▶ _TO BE DONE_
Continue the comment thread on programming-language book sales, picking up after its final comment.

# EXCERPTED TEXT start

Otherwise, I wouldn't expect much correlation between book sales and programming languages used, and those that are likely to become successful. For example, PHP is undoubtedly very popular, but partially because you don't really need any books, there are so many decent resources on the Web. And Java is also a popular language, yet most people probably use IDEs such as Eclipse, and I doubt most people buy a book for an IDE (though they probably should).

Anyway, I have noticed several previous iterations of this column that seemed to be predicting Java's demise, for example, rather prematurely, and even now this carries on, with what evidence? Current trends in book sales? I'm guessing it might have more to do with software releases and trends. I don't think there's any "scientific" or particularly rational basis for predictions based on current sales, though it can be interesting.

  Michael R. Bernstein [03.06.08 03:02 PM]

Mike, it looks like the data for Alice in the next-to-last table is wrong (the callout of 'positive growth' tipped me off, and the fact that the table is sorted by 2007 units clinched it).

  cornelius [03.07.08 10:10 AM]

A million books have been written about Perl. There's nothing left to write about. So of course Perl book sales will lag behind. But the language is still widely used. People getting into the IT field should be careful not to be mislead by trends in book sales.

  Dr Zaius [03.07.08 10:17 AM]

Hmm. I did not count one million books, not even one thousand. This is just a sign of things to come. When Microsoft releases Powershell for Linux, the competion will be over and Perl ~= Latin.

  Tim O'Reilly [03.07.08 11:18 AM]

@Joe --

Apologies re Powershell. I'm obviously not as close to the book program as I used to be :-) I'm glad we have some contenders in what looks to be a nice, growing market.

But the point remains that we aren't slanting this data to tell a story that we want told. We're digging in the data to see if there's any story that we can all benefit from.

And yes, there are lots of factors, such as the maturity of a language. But, cornelius, I will note that there are lots of signs besides book sales that a lot of people have switched from perl to python, php, and ruby in recent years. I love perl, and it's still in wide use, but it missed the boat for many of the new applications that are driving adoption. Perl 6 may breathe some new life into the market, but I do think that there was definitely something of a missed opportunity.

# EXCERPTED TEXT end
# LISTED ENTRIES start

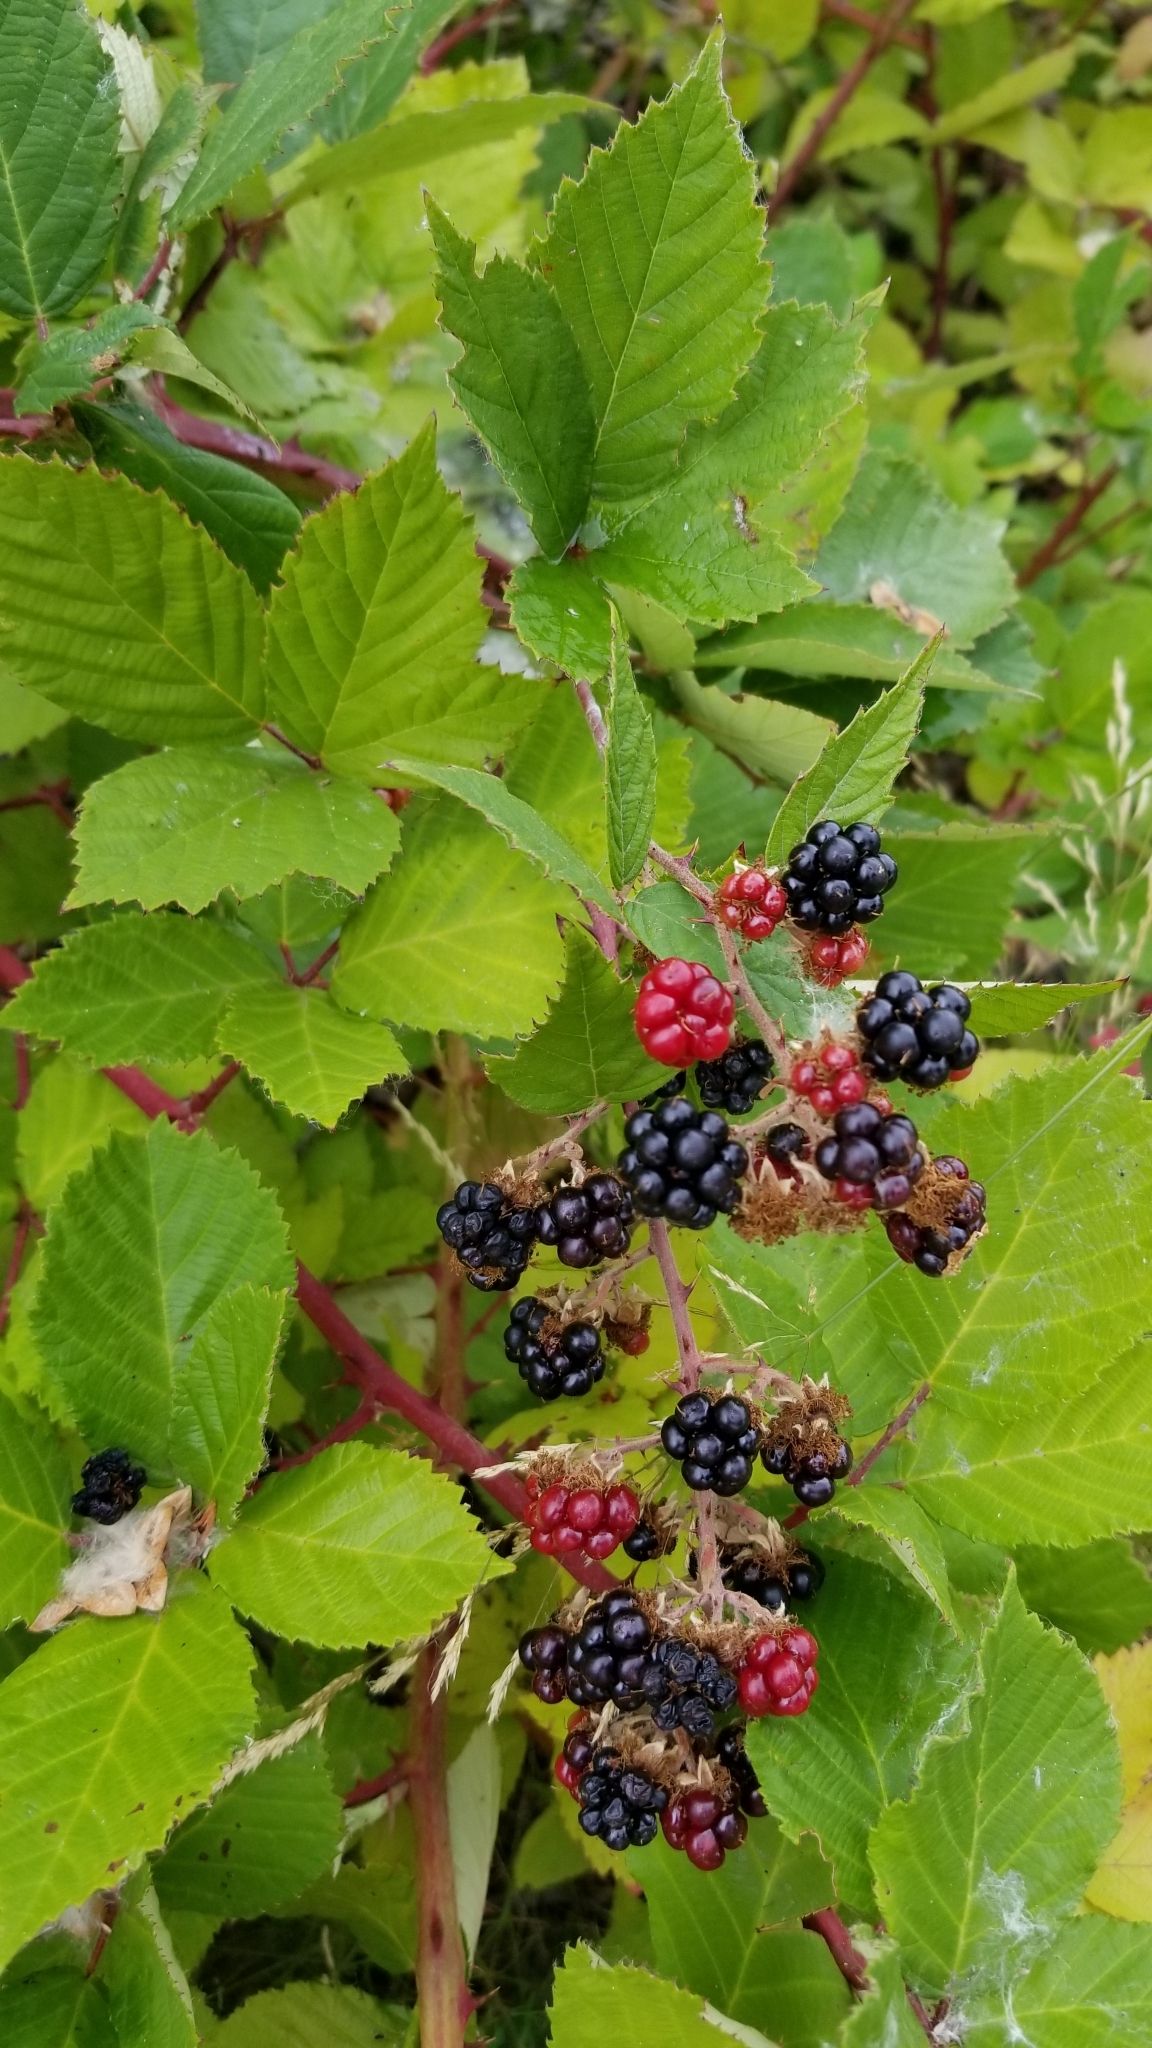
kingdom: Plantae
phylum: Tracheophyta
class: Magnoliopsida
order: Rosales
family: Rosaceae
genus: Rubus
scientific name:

# LISTED ENTRIES end

▶ _SOLVED PROBLEM_
  ac [03.07.08 12:21 PM]

You mentioned the decline of DirectX but entirely forgot to mention the nearly complete replacement of DirectX that's been drummed up for a year now and has several books about it? Of course as someone who actually makes these stats I'll let you figure out what I'm talking about :-)

  caesar [03.07.08 01:07 PM]

I think it's true that Perl is not as popular anymore for application development. But most IT workers who code to some degree are not application developers. They're system admins, system engineers, DBAs, etc. What's hot among application developers is only a part of the picture.

Stupid human bastard!

  Michael R. Bernstein [03.07.08 02:36 PM]

Ah, the corrected figure for alice (64->741 instead of 64->71) is far more dramatic. Thanks, whoever did the correction.

Dr. Zaius, why wait for Microsoft? Try Hotwire:
http://hotwire-shell.org/


Caesar, that last sentence was uncalled for.

  galen [03.11.08 04:49 AM]

I work for a big web hosting company and almost all the system engineers use Perl. It's flexible, powerful, and fun to code with. You can write code that can run on both Unix and Windows which is nice. Even the Windows guys here use Perl. Except for one guy. He doesn't know Perl so he has to use VBscript. We mock, ridicule, and persecute him for it! What a bum!

Perl is underrated. It's kinda like 'Planet of the Apes.' There were five ape films and a TV series. The Apes franchise dealt with evolution, racism, science vs. religon, ecology. Fascinating stuff.

  Jagadeesh Venugopal [07.30.08 06:14 AM]

Could it be possible that anyone who needs a Perl book already has one or knows someone who has one? Clearly Perl 5 has been around since the early '90s and therefore it is to be expected that book sales are maturing...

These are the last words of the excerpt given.